Report each line from the data below that holds the word "linecap".

**Material for this task**
┌──
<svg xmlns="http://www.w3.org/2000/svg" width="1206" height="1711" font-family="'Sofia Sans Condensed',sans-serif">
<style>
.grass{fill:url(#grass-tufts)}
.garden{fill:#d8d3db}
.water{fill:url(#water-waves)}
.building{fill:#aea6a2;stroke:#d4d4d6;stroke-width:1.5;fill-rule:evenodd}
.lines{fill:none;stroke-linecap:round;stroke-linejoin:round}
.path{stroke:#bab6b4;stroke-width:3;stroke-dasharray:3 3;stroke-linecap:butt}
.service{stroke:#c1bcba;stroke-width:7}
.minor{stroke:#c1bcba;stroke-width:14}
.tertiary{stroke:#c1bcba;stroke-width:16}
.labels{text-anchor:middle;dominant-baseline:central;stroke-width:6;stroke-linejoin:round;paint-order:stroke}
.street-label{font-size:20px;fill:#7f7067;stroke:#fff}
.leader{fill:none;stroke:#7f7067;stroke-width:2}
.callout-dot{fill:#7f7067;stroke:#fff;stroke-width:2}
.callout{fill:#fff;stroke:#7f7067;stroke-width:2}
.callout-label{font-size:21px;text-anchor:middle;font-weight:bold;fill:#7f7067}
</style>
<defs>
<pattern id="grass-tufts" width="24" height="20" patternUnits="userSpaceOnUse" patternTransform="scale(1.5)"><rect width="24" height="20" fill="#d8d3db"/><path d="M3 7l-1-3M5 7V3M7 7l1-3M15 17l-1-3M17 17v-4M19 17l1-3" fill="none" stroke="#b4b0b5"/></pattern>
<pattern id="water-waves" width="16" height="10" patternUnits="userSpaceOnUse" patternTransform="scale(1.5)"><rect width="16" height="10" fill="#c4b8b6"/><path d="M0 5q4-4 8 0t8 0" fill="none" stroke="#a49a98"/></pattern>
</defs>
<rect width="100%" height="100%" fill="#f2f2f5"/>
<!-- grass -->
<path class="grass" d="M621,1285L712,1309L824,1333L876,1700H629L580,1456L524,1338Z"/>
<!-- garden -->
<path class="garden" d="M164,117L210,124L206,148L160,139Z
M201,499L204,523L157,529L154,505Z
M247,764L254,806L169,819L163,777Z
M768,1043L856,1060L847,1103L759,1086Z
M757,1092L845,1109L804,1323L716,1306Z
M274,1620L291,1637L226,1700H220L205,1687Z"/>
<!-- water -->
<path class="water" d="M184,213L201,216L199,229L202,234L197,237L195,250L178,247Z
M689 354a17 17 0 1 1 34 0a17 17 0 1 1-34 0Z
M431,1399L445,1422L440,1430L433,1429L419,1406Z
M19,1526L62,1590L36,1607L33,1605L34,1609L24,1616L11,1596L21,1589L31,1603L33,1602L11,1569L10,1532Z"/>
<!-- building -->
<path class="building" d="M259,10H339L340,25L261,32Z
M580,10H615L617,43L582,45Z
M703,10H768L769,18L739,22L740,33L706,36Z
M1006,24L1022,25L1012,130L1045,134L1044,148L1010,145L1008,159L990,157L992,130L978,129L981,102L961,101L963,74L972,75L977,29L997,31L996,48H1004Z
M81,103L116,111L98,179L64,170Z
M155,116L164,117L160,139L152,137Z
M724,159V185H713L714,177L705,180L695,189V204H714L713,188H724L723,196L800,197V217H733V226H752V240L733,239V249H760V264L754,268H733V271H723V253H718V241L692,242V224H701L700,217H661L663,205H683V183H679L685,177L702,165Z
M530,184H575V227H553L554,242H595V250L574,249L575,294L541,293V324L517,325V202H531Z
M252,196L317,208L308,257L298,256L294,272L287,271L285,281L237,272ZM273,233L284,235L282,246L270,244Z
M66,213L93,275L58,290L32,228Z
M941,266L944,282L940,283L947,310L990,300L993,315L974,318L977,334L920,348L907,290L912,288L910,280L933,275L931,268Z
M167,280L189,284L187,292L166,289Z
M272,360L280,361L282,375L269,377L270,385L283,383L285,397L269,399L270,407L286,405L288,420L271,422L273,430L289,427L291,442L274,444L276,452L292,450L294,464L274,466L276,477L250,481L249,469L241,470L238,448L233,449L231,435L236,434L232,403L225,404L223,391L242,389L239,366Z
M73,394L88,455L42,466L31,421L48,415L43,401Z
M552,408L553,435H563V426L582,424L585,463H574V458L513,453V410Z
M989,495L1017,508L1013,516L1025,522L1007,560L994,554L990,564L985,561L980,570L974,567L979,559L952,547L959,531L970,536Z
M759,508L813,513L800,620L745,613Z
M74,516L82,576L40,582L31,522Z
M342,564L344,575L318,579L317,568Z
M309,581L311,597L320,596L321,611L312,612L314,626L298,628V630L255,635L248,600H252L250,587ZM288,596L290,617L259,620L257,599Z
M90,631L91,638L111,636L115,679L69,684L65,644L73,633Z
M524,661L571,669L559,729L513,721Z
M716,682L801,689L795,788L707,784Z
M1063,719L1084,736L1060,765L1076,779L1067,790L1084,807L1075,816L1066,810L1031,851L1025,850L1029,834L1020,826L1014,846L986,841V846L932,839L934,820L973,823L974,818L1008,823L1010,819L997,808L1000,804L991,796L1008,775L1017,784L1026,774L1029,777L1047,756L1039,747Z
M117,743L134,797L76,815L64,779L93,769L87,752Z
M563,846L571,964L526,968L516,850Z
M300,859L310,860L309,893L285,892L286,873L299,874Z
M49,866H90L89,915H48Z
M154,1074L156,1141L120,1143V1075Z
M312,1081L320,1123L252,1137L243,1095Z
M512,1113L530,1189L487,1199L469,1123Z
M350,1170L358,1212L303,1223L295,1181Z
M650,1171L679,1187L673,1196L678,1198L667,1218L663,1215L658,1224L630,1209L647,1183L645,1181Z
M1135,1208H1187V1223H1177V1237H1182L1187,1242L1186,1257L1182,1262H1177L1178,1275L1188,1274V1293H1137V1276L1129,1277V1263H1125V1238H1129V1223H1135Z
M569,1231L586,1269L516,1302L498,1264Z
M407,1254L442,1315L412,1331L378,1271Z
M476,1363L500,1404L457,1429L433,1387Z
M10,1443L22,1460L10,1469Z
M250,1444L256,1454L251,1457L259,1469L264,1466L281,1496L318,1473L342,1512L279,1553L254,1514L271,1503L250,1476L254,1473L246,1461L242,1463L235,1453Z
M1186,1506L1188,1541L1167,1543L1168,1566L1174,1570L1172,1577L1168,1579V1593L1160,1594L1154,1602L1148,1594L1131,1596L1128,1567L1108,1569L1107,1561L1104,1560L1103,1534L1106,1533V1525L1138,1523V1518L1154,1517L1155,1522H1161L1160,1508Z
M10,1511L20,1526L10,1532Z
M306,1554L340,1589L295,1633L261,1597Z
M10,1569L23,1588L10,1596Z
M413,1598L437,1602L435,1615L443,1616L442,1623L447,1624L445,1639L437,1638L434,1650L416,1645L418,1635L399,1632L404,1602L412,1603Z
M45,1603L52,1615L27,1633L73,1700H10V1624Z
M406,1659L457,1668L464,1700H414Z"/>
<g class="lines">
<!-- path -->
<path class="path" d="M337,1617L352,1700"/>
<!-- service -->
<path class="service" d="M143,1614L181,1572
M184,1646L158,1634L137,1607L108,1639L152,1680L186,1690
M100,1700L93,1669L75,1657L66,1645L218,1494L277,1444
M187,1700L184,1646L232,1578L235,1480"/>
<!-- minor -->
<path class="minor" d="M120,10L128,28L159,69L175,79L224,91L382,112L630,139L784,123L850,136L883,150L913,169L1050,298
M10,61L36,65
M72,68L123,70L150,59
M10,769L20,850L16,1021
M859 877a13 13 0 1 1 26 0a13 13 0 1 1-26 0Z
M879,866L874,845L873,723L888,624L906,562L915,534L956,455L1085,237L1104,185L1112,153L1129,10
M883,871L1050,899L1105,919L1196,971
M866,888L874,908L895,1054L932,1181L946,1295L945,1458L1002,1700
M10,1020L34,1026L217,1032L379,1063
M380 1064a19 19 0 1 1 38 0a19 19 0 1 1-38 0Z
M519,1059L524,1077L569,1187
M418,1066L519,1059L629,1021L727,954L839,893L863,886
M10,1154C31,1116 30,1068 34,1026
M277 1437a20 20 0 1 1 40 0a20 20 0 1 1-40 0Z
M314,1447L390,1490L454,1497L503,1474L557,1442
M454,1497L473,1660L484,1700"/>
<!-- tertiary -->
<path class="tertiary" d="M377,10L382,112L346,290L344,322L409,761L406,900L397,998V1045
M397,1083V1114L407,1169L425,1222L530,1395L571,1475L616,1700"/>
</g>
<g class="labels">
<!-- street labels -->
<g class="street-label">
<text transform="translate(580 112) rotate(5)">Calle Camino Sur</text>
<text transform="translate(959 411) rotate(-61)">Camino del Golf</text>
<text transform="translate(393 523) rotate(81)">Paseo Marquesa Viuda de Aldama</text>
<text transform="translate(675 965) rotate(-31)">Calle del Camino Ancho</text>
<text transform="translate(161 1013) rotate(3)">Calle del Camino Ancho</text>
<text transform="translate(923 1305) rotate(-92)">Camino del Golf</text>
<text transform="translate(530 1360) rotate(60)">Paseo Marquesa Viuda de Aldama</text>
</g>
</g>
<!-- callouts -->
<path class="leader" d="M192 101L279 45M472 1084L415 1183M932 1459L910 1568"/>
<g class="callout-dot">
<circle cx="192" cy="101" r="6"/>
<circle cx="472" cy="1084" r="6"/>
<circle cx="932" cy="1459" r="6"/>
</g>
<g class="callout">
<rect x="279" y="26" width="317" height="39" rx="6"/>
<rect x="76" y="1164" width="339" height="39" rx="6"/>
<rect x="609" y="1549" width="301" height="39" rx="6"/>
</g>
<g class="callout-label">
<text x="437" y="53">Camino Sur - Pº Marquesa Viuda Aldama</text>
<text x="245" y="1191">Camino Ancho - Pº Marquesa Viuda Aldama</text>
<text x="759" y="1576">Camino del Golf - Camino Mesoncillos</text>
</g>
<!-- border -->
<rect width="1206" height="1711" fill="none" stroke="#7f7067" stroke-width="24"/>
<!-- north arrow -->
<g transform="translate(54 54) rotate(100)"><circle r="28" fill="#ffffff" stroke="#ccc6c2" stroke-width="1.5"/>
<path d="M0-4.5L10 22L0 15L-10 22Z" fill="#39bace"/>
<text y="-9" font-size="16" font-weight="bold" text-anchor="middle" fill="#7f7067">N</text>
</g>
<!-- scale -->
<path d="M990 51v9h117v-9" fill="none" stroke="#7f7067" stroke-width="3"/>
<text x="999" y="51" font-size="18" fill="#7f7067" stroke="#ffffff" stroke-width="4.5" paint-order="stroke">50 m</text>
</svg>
└──
**Task output**
.lines{fill:none;stroke-linecap:round;stroke-linejoin:round}
.path{stroke:#bab6b4;stroke-width:3;stroke-dasharray:3 3;stroke-linecap:butt}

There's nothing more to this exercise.